I see - I thought the first child you meet is always a boy in your example. So I am still not sure what you are calculating, but at least I understand the tuple notation :-)
I was trying to make a point that two problems that look the same actually lead to different results based on what information you are given. For example, being told someone has 2 kids and at least one is a girl then the space for this is S = {(M,F), (F,M), (F,F)}. However if I were to run into someone with two kids and saw a daughter then the information I have doesn't allow me to construct the space S above if I wanted to find the chance of say, 2 girls while accounting for age.
Instead I must consider S X {1,2} because instead of knowing that there is at least one daughter I just know that I have met one daughter whose age (whether older) is unknown to me.

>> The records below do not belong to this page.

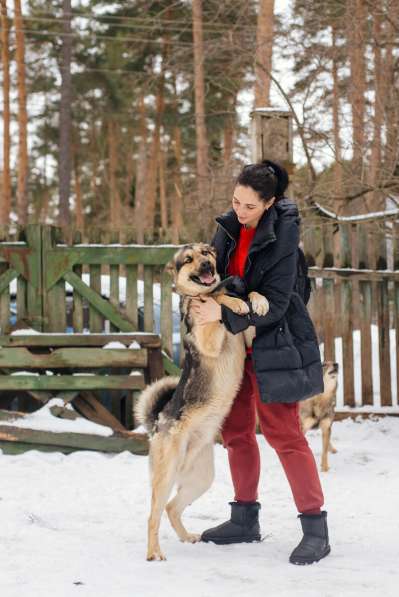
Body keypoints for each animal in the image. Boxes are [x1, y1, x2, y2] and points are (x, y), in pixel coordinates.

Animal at [136, 242, 270, 560]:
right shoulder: (208, 334)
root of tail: (157, 423)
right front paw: (231, 301)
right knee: (153, 515)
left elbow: (248, 302)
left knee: (172, 507)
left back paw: (187, 537)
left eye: (206, 252)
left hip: (200, 478)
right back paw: (154, 553)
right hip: (166, 475)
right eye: (189, 259)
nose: (208, 265)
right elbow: (218, 298)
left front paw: (256, 300)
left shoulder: (247, 335)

I know nothing of her sibling. So I am calculating the possible ways I could have met her and then the chance of 2 daughters conditioned on that space. This is a very tricky differentiation. Distinctions like this and thinking about what to condition on is what makes probability so tricky.

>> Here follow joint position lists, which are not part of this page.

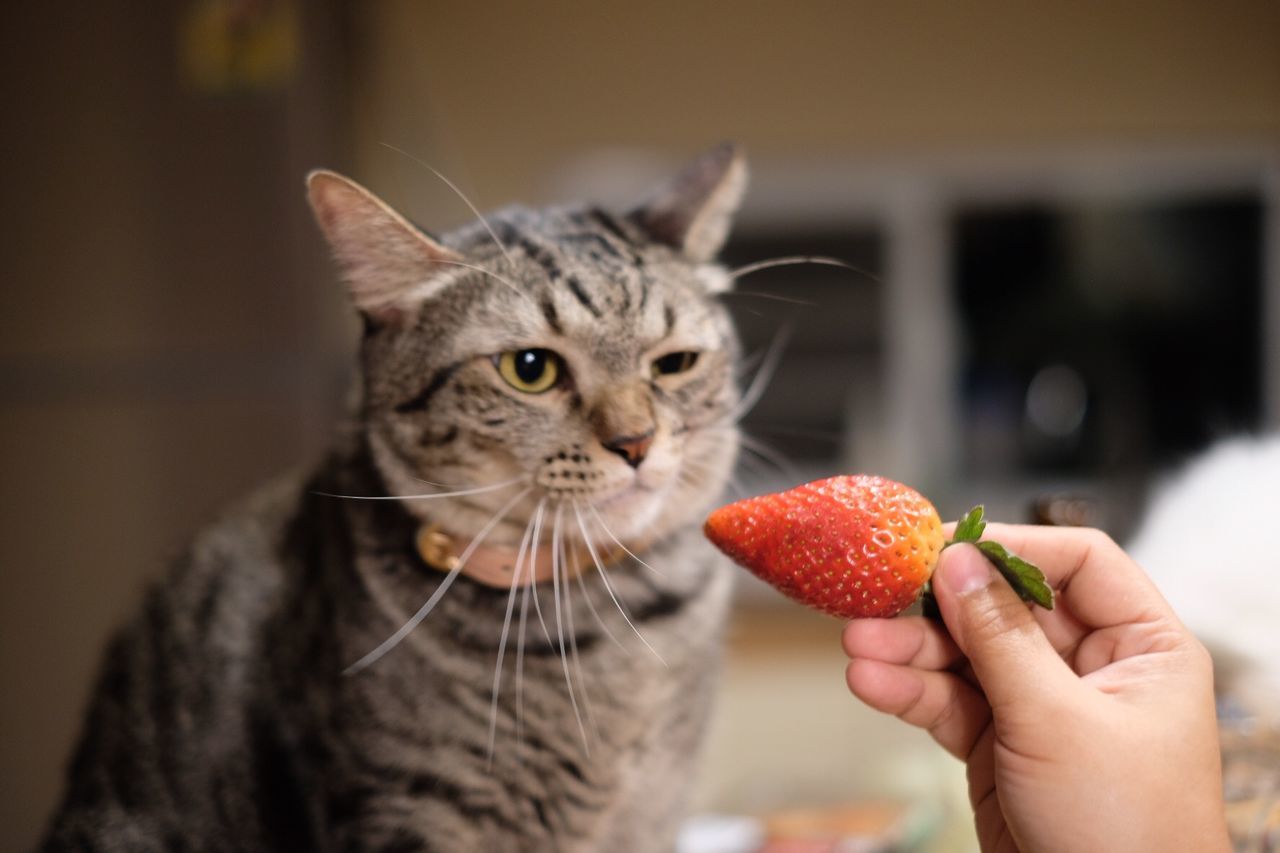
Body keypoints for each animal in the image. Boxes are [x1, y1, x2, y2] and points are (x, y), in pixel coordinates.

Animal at [42, 142, 747, 845]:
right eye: (530, 369)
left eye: (674, 363)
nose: (635, 442)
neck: (610, 616)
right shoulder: (409, 808)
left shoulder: (653, 817)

I must admit, I don't understand the distinction. What does age have to do with it? The information seems to be the same in both cases: a man with two kids, at least one of them a girl.
Of course thinking about age is a legit way to calculate the probability of the second kid being a girl. It is just unnecessarily complicated.

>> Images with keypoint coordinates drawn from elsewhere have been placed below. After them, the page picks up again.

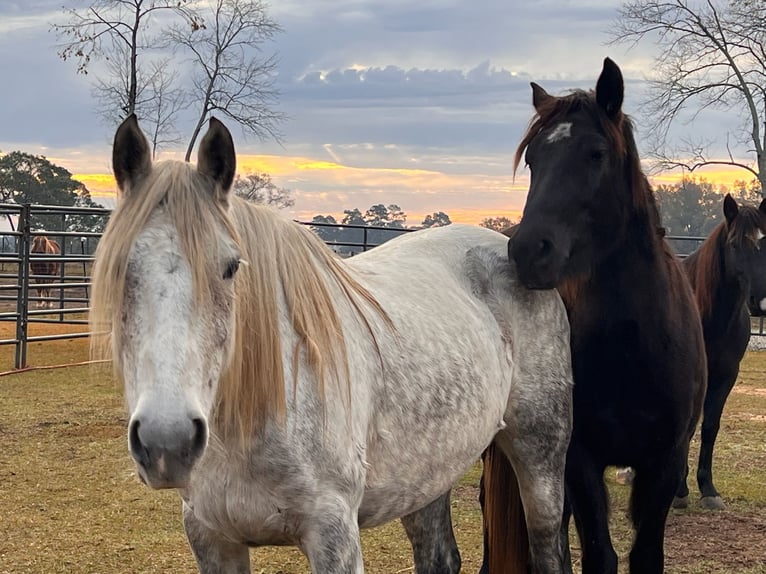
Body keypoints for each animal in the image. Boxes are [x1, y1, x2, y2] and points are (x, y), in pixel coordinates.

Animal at [89, 114, 575, 574]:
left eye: (230, 267)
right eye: (118, 268)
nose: (166, 441)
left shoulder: (333, 534)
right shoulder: (211, 538)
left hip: (541, 456)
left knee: (549, 548)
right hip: (427, 474)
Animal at [480, 58, 707, 574]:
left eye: (596, 153)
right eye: (533, 159)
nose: (529, 251)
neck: (634, 345)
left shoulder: (666, 462)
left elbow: (645, 556)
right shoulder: (579, 460)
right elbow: (600, 555)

The distinction is in how the information was presented and there is a difference (let us ignore the ages and assume i met the younger one then seeing as I met one girl my space is {(F,F), (F,M)} vs {(F,F), (F,M), (M,F)} for at least one girl while accounting for age). For the second age does not matter so much as who is older and accounting for all combinations is why I present it that way. The distinction is tricky but problems like these are often covered in the conditional probabilities section of most probability theory texts.